Dodano: 20 lipca 2023r.

Dwie planety na tej samej orbicie?

Nasz Układ Słoneczny to dość uporządkowane miejsce. Każda planeta ma swoją orbitę i na niej okrąża gwiazdę. Tak też jest w większości układów planetarnych, które do tej pory odkryliśmy. Jednak młody układ oddalony od Ziemi o około 370 lat świetlnych jest inny. Badania sugerują, że na jednej z orbit znajdują się tam dwie planety. Jeśli obserwacje zostaną potwierdzone, będzie to pierwszy dowód na istnienie tzw. planet trojańskich.

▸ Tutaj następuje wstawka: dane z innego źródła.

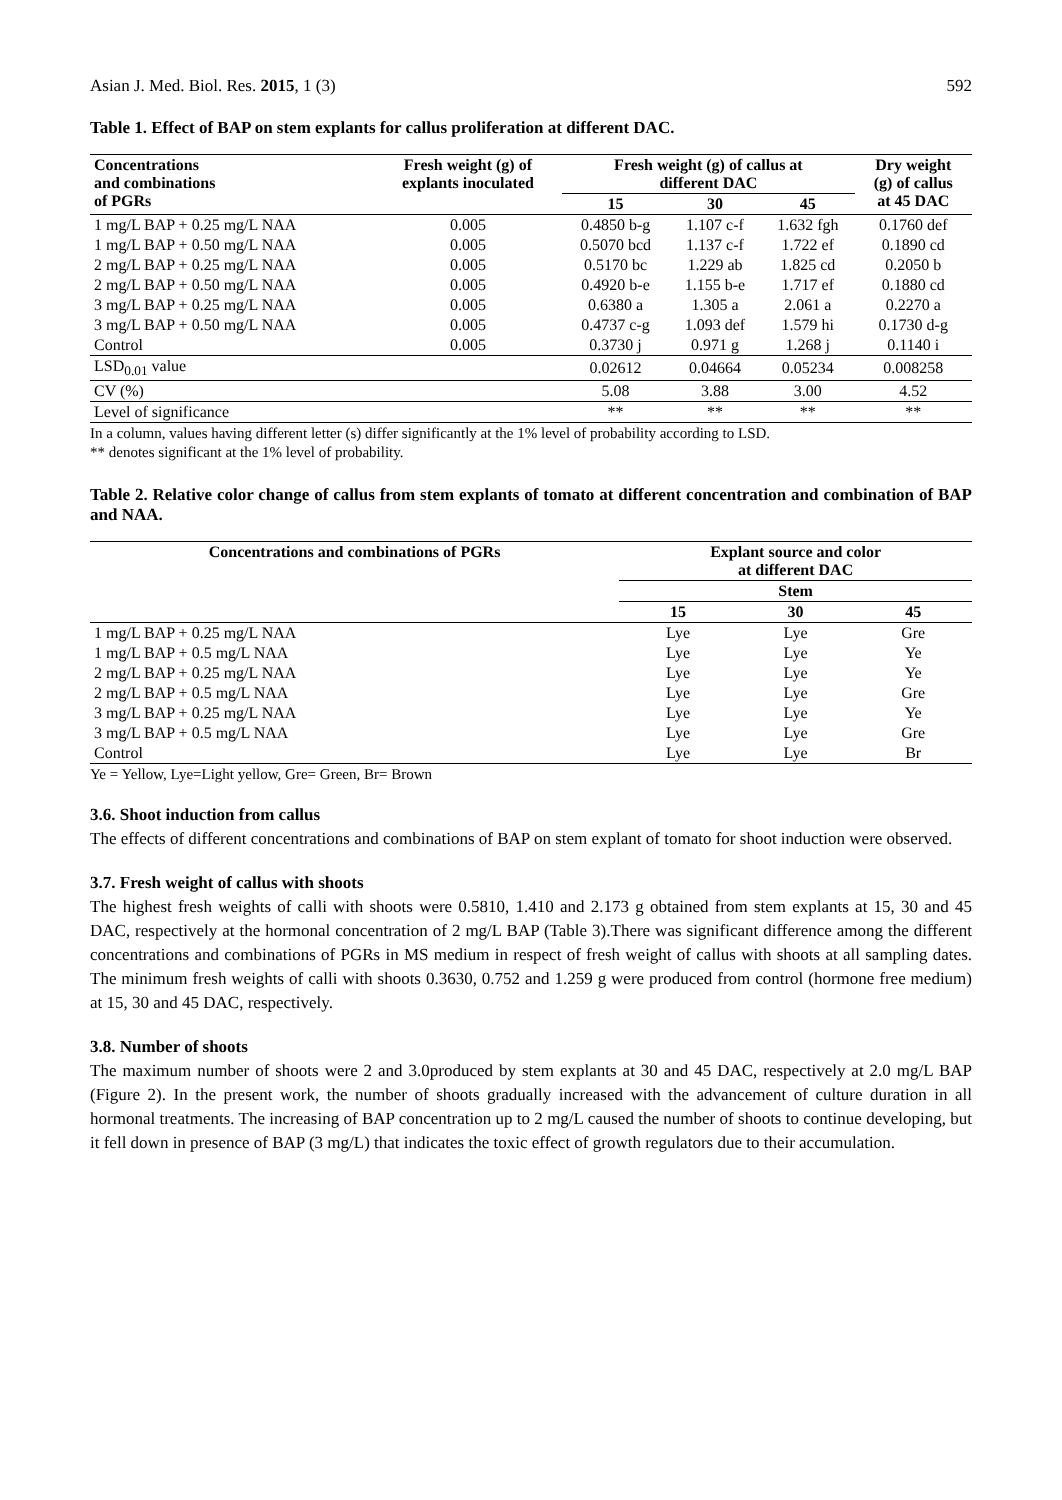Asian J. Med. Biol. Res. 2015, 1 (3) 592
Table 1. Effect of BAP on stem explants for callus proliferation at different DAC.
| Concentrations and combinations of PGRs | Fresh weight (g) of explants inoculated | Fresh weight (g) of callus at different DAC | | | Dry weight (g) of callus at 45 DAC |
| --- | --- | --- | --- | --- | --- |
| | | 15 | 30 | 45 | |
| 1 mg/L BAP + 0.25 mg/L NAA | 0.005 | 0.4850 b-g | 1.107 c-f | 1.632 fgh | 0.1760 def |
| 1 mg/L BAP + 0.50 mg/L NAA | 0.005 | 0.5070 bcd | 1.137 c-f | 1.722 ef | 0.1890 cd |
| 2 mg/L BAP + 0.25 mg/L NAA | 0.005 | 0.5170 bc | 1.229 ab | 1.825 cd | 0.2050 b |
| 2 mg/L BAP + 0.50 mg/L NAA | 0.005 | 0.4920 b-e | 1.155 b-e | 1.717 ef | 0.1880 cd |
| 3 mg/L BAP + 0.25 mg/L NAA | 0.005 | 0.6380 a | 1.305 a | 2.061 a | 0.2270 a |
| 3 mg/L BAP + 0.50 mg/L NAA | 0.005 | 0.4737 c-g | 1.093 def | 1.579 hi | 0.1730 d-g |
| Control | 0.005 | 0.3730 j | 0.971 g | 1.268 j | 0.1140 i |
| LSD<sub>0.01</sub> value | | 0.02612 | 0.04664 | 0.05234 | 0.008258 |
| CV (%) | | 5.08 | 3.88 | 3.00 | 4.52 |
| Level of significance | | ** | ** | ** | ** |
In a column, values having different letter (s) differ significantly at the 1% level of probability according to LSD.
** denotes significant at the 1% level of probability.
Table 2. Relative color change of callus from stem explants of tomato at different concentration and combination of BAP and NAA.
| Concentrations and combinations of PGRs | Explant source and color at different DAC | | |
| --- | --- | --- | --- |
| | Stem | | |
| | 15 | 30 | 45 |
| 1 mg/L BAP + 0.25 mg/L NAA | Lye | Lye | Gre |
| 1 mg/L BAP + 0.5 mg/L NAA | Lye | Lye | Ye |
| 2 mg/L BAP + 0.25 mg/L NAA | Lye | Lye | Ye |
| 2 mg/L BAP + 0.5 mg/L NAA | Lye | Lye | Gre |
| 3 mg/L BAP + 0.25 mg/L NAA | Lye | Lye | Ye |
| 3 mg/L BAP + 0.5 mg/L NAA | Lye | Lye | Gre |
| Control | Lye | Lye | Br |
Ye = Yellow, Lye=Light yellow, Gre= Green, Br= Brown
3.6. Shoot induction from callus
The effects of different concentrations and combinations of BAP on stem explant of tomato for shoot induction were observed.
3.7. Fresh weight of callus with shoots
The highest fresh weights of calli with shoots were 0.5810, 1.410 and 2.173 g obtained from stem explants at 15, 30 and 45 DAC, respectively at the hormonal concentration of 2 mg/L BAP (Table 3).There was significant difference among the different concentrations and combinations of PGRs in MS medium in respect of fresh weight of callus with shoots at all sampling dates. The minimum fresh weights of calli with shoots 0.3630, 0.752 and 1.259 g were produced from control (hormone free medium) at 15, 30 and 45 DAC, respectively.
3.8. Number of shoots
The maximum number of shoots were 2 and 3.0produced by stem explants at 30 and 45 DAC, respectively at 2.0 mg/L BAP (Figure 2). In the present work, the number of shoots gradually increased with the advancement of culture duration in all hormonal treatments. The increasing of BAP concentration up to 2 mg/L caused the number of shoots to continue developing, but it fell down in presence of BAP (3 mg/L) that indicates the toxic effect of growth regulators due to their accumulation.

Dwie planety na tej samej orbicie?

 

Astronomowie znaleźli pierwsze potencjalne dowody na istnienie planet trojańskich, czyli dwóch bliźniaczych światów krążących po tej samej (lub bardzo zbliżonej) orbicie wokół tej samej gwiazdy. W Układzie Słonecznym również można znaleźć podobny przykład. To planetoidy trojańskie – dwie grupy kosmicznych skał krążących wokół Słońca po orbicie zajmowanej przez Jowisza.

Kandydatki na planety trojańskie krążą wokół młodej gwiazdy PDS 70 oddalonej od Układu Słonecznego o około 370 lat świetlnych. Wiemy, że w systemie tym są co najmniej dwie planety - PDS 70b i PDS 70c. To gazowe olbrzymy, takie jak Jowisz. Ale na orbicie PDS 70b astronomowie zaobserwowali coś jeszcze. To planeta, duży obłok gruzu, który może wskazywać na formującą się planetę lub pozostałości po już uformowanej, ale zniszczonej planecie.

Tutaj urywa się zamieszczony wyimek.